Meemom whirled around.

"He says he’s okay," she said. Then she tilted her head. "What was that you said, Bear?" She shook off her dainty, pink slippers, stepped stone by stone onto the ledge, and kneeled. I couldn’t see her head anymore, just the feline hunch of her back, the seat of her dress, and the dirty bottoms of her bare feet. "What did you want to say to me?"

Oh no. He was going to tell her! I leapt forward, yawping wildly to cover any answer he might emit, and I crashed into Meemom.

With a shriek that echoed all the way down, she was gone. Crunch-crack.

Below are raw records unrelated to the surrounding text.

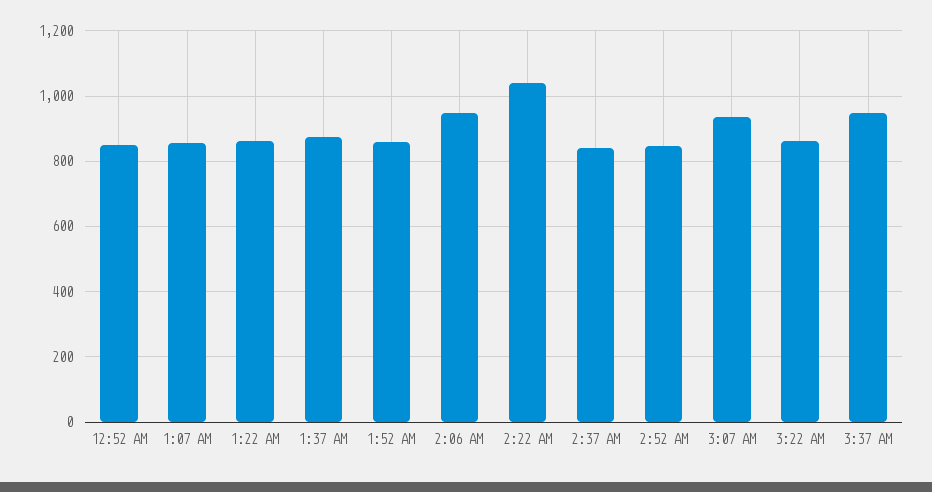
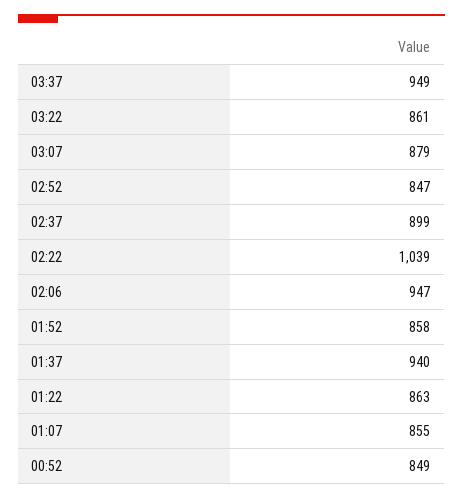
  {
    "12:52 AM": 849,
    "1:07 AM": 855,
    "1:22 AM": 863,
-   "1:37 AM": 880,
+   "1:37 AM": 940,
    "1:52 AM": 858,
    "2:06 AM": 947,
    "2:22 AM": 1039,
-   "2:37 AM": 840,
+   "2:37 AM": 899,
    "2:52 AM": 847,
-   "3:07 AM": 940,
+   "3:07 AM": 879,
    "3:22 AM": 861,
    "3:37 AM": 949
  }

My insides pinched in the grip of something worse than getting caught for throwing rocks at the Booger Boys on the playground. Oh, this was worse, so, so much worse. I waited for her to call up to me, to say it was okay, she knew it was an accident, and when her voice didn’t come, the talons of her angry spirit shredded my guts into vomit on the grass. She was going to punish me forever, because I was guilty, guilty, guilty, and these were the words from my flapping mouth: "Meemom, I threw up, I want you Meemom, I’m sorry, Meemom, I didn’t mean it, come back, I swear I just didn’t want you to hear, I didn’t want you to know because you’d go away from me…"

Then, there was the soreness of what was no more. No more love, no more warmth, no more cinnamon buns, no more lily perfume, no more bedtime art book stories. No more word-of-the-day. No more picking wild blueberries. No more. No more Meemom.

"Meemom!" I leaned over and hollered.

But all I heard was the echo, that missing half of me that I suddenly no longer wanted to find, because she was very, very ugly.